Two months later Larry found himself dreading Monday mornings. He was sleeping a lot more and looking at his watch every 10 minutes on Friday afternoons. He lost interest in golfing with his engineer buddies on the weekend and didn't feel like doing much of anything any more except watching television. Instead of occupying himself with solving engineering problems, Larry worried about troubles at work that previously would never have entered his mind.
A year later at his annual review, Larry's boss asked him how he had liked his new role in management and the rewards that came from it. After a revealing silence, his intuitive boss asked, "Are you as happy as you were when you were down in the trenches being a star engineer?" Larry reluctantly admitted: "No, I'm not happy at all. I really miss the challenge."
Jumping Out of Bed
The solution was obvious. After working out the details, Larry resigned from the management team and resumed his previous duties almost as if nothing had happened. His vitality returned, and once again he jumped out of bed before the alarm went off. The following year, Larry and his associates made a key breakthrough that won the company a major government contract. The chief executive of the company rewarded Larry with a bonus that exceeded the loss in salary he had forfeited.
Reflecting on the experience some months later, Larry said to his boss, "When I took that job I lost something huge—part of myself."
To his surprise and delight, Larry found that although allowing integrity to guide his decisions can at times seem perilous, it also delivered rewards that can't be found otherwise.
Predicaments like Larry's can happen to any of us. I'm talking specifically about the internal conflict we all experience when confronted with a choice between doing what feels right or what's expedient. It can happen when we receive assignments that seem too far outside of our skill set or job description. Or when we're asked to look the other way when a corner gets cut. It can even come in the form of a gentle hint to tell a white lie or half-truth. "You know, to avoid rocking the boat," they advise.
Larry's was the sort of judgment that requires a personal "gut check." Undoubtedly it occurs in the workplaces of America a million times a day—it's just not on our radar until it blindsides us.

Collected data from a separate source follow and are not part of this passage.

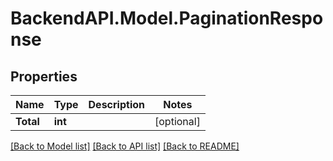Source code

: # BackendAPI.Model.PaginationResponse

## Properties

Name | Type | Description | Notes
------------ | ------------- | ------------- | -------------
**Total** | **int** |  | [optional] 

[[Back to Model list]](../README.md#documentation-for-models) [[Back to API list]](../README.md#documentation-for-api-endpoints) [[Back to README]](../README.md)

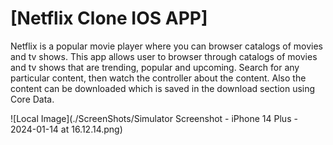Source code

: # [Netflix Clone IOS APP]


Netflix is a popular movie player where you can browser catalogs of movies and tv shows. This app allows user to browser through catalogs of movies and tv shows that are trending, popular and upcoming. Search for any particular content, then watch the controller about the content. Also the content can be downloaded which is saved in the download section using Core Data.



![Local Image](./ScreenShots/Simulator Screenshot - iPhone 14 Plus - 2024-01-14 at 16.12.14.png)

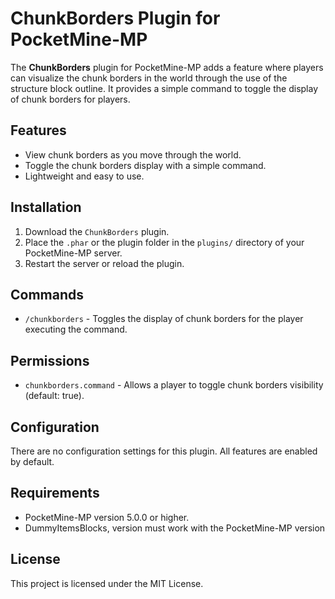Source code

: # ChunkBorders Plugin for PocketMine-MP

The **ChunkBorders** plugin for PocketMine-MP adds a feature where players can visualize the chunk borders in the world through the use of the structure block outline. It provides a simple command to toggle the display of chunk borders for players.

## Features

- View chunk borders as you move through the world.
- Toggle the chunk borders display with a simple command.
- Lightweight and easy to use.

## Installation

1. Download the `ChunkBorders` plugin.
2. Place the `.phar` or the plugin folder in the `plugins/` directory of your PocketMine-MP server.
3. Restart the server or reload the plugin.

## Commands

- `/chunkborders` - Toggles the display of chunk borders for the player executing the command.

## Permissions

- `chunkborders.command` - Allows a player to toggle chunk borders visibility (default: true).

## Configuration

There are no configuration settings for this plugin. All features are enabled by default.

## Requirements

- PocketMine-MP version 5.0.0 or higher.
- DummyItemsBlocks, version must work with the PocketMine-MP version

## License

This project is licensed under the MIT License.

Of course, the choice isn't always between absolute right and wrong. Often the litmus test can be much subtler, such as making the distinction between sticking to the golden rule or bending the rule. The net result is that many of us take the plunge and go along with the ruse or silently comply with what's expected.
And then, naturally, we try to forget all about it. We dismiss it as the price of "getting things done" and push it into a dark corner of our memory bank. But inevitably the subject lingers, demanding an answer. Within mere hours or days we begin to ask ourselves, "Did I abandon my moral compass in favor of expediency?"
Or the even more unsettling question: "Am I allowing my personal belief system to be co-opted by others? Am I staying true to who I really am?"
The truth is that virtually all of us sacrifice some measurable degree of who we are at heart and even our inborn honesty in the course of doing our jobs. Because it typically happens over a long period of time and in gradual stages. I call the process "integrity erosion."
"Not me," you say? Just ask yourself: How different are you today from the fresh-faced graduate and business rookie you were just out of the starting blocks? Are you still an idealistic young maverick, or have you changed into someone you may not have recognized in your youth?
As an adviser to executives in a variety of industries, I've seen the best and the worst of human nature as people go about pursuing their careers and climbing the corporate ladder. Naturally each of us responds differently to stress and the demands of being a fair and dependable boss, colleague, or employee. Yet without exception, the happiest and most well-adjusted (and often the most successful) people I've encountered are those whose behavior in the workplace reflects their personal values and passions.
Let me go out on a limb here and make a modest proposal. For the sake of our families, careers, economy, and the nation itself, we should place a high value on integrity—both in the workplace and in our personal lives. It might be as simple as just saying "no" to a decision that seems like the beginning of a slippery slope toward something a lot worse. Perhaps each of us should try to be the first in the room to speak up when truth is about to be sacrificed for expediency—or honesty for gain.
Great leaders and great companies share at least this one trait: They make the integrity imperative central to "how they get things done." There can be nothing halfway about an adherence to integrity. But once the right path is chosen, the rewards are incalculable.